Há muito ainda para ser desenvolvido em termos de tecnologias para diagnósticos e tratamentos. Medicamentos e vacinas levam de 10 a 20 para seu desenvolvimento completo. É um processo longo, complexo, custoso e de alto risco. Por outro lado, aproximadamente três novas doenças virais surgem a cada ano. De acordo com o Ministério da Saúde, em apenas dois anos o número de mortos pelo chikungunya subiu de 14 (2015) para 173 pessoas (2017).

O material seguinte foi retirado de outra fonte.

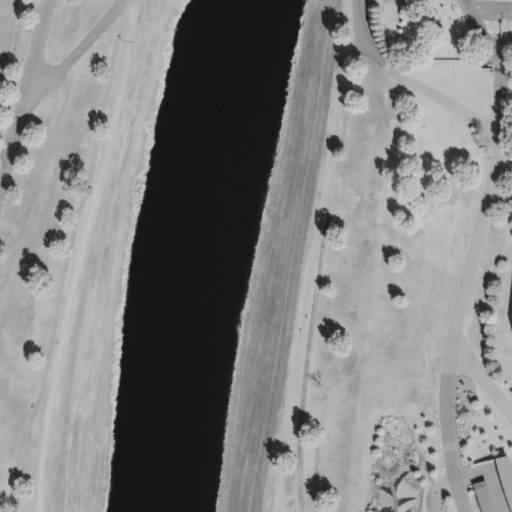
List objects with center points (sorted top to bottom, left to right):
road: (488, 41)
road: (32, 57)
road: (47, 86)
road: (82, 254)
river: (204, 255)
road: (325, 255)
park: (249, 260)
road: (457, 319)
road: (482, 379)
road: (493, 472)
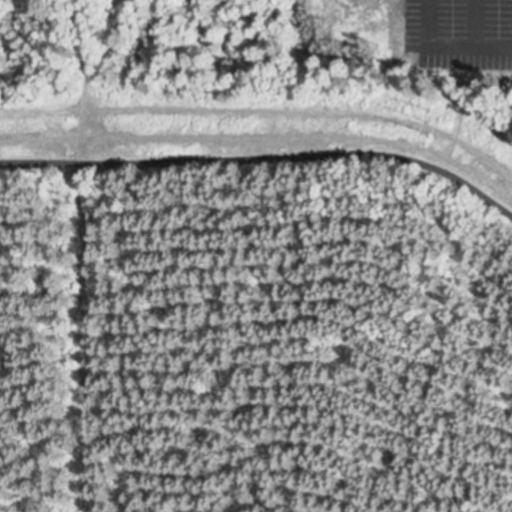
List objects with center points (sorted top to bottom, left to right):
power tower: (420, 108)
road: (264, 159)
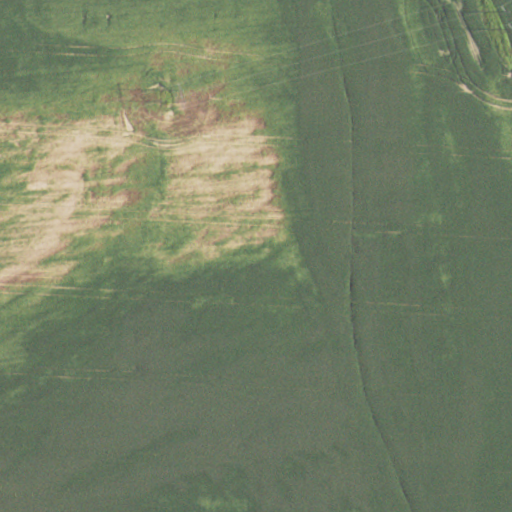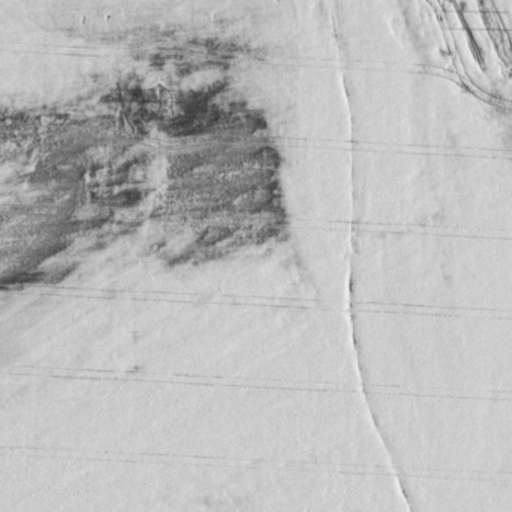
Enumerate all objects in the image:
power tower: (492, 13)
power tower: (169, 99)
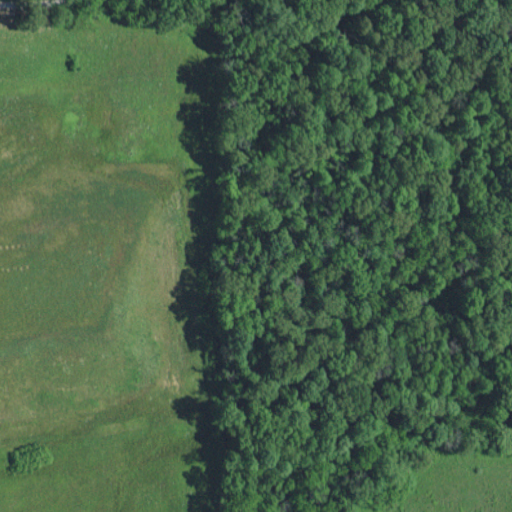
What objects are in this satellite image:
road: (34, 4)
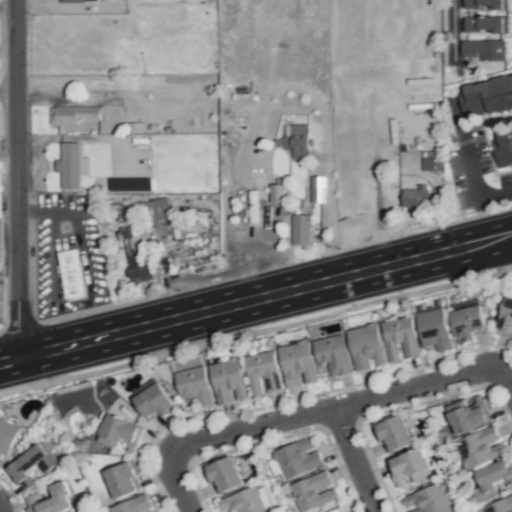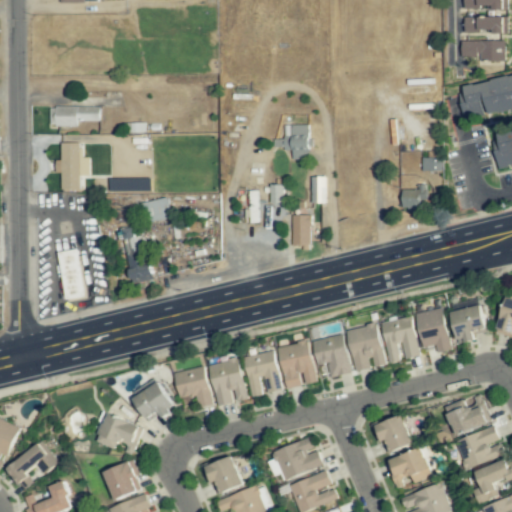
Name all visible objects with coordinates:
building: (73, 1)
building: (483, 4)
road: (9, 8)
building: (483, 24)
road: (446, 29)
building: (484, 50)
building: (486, 97)
building: (72, 115)
road: (246, 137)
building: (297, 141)
road: (10, 145)
building: (503, 148)
building: (431, 164)
building: (71, 166)
road: (20, 177)
road: (470, 181)
building: (276, 193)
building: (413, 196)
building: (156, 210)
road: (328, 212)
building: (301, 229)
building: (134, 254)
road: (422, 254)
building: (71, 274)
road: (166, 318)
building: (467, 319)
building: (506, 319)
building: (434, 329)
building: (400, 339)
building: (366, 347)
building: (333, 355)
building: (297, 364)
road: (510, 370)
building: (262, 373)
building: (227, 381)
building: (194, 385)
building: (153, 401)
road: (342, 405)
building: (467, 414)
building: (119, 433)
building: (392, 434)
building: (7, 436)
building: (480, 447)
building: (297, 458)
road: (362, 459)
building: (31, 465)
building: (409, 467)
building: (223, 475)
road: (189, 478)
building: (123, 479)
building: (490, 480)
building: (313, 491)
building: (51, 500)
building: (427, 500)
building: (242, 501)
building: (131, 505)
building: (499, 505)
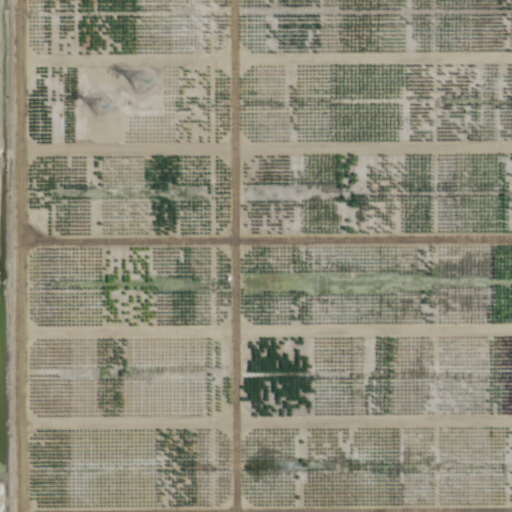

As tecnologias disponíveis não dão conta dos efeitos causados pelas doenças virais emergentes, seja porque pensadas para um grupo limitado de pacientes ou por falta de capacidade de produção e distribuição que garanta o acesso imediato de alto volume de tratamento ou vacinas. O vírus H1N1, por exemplo, foi detectado em 2009 e infectou quase 2 bilhões de pessoas em 73 países. Nesse mesmo prazo, como resposta sanitária, apenas 17% da população global foi imunizada.
Pensar em política públicas de saúde e desenvolver medidas de reparação após a dispersão do vírus expõe a população a danos trágicos, como os de Henrique. Estudos recentes estimam que o mundo conhece apenas 1% dos vírus que podem causar doenças. Mudanças demográficas e ambientais, além do mercado global e trânsito internacional de pessoas, contribuem para o aumento e propagação de vírus novos e reemergentes, como HIV, ebola, Mers, síndrome respiratória aguda grave (SARS), dengue, chikungunya, zika etc.
Detecção precoce é elemento imprescindível para combater as doenças virais emergentes. Nossa capacidade de lidar com as próximas epidemias está limitada pelo desconhecimento sobre essas ameaças. O PVG pretende abastecer a comunidade global com informações necessárias para detectar, prevenir e agir de maneira proativa às epidemias emergentes, mitigando o risco de futuras epidemias reduzindo o impacto das doenças como a zika, que afetou Henrique e sua família. Se o objetivo for alcançado, o preço é insignificante.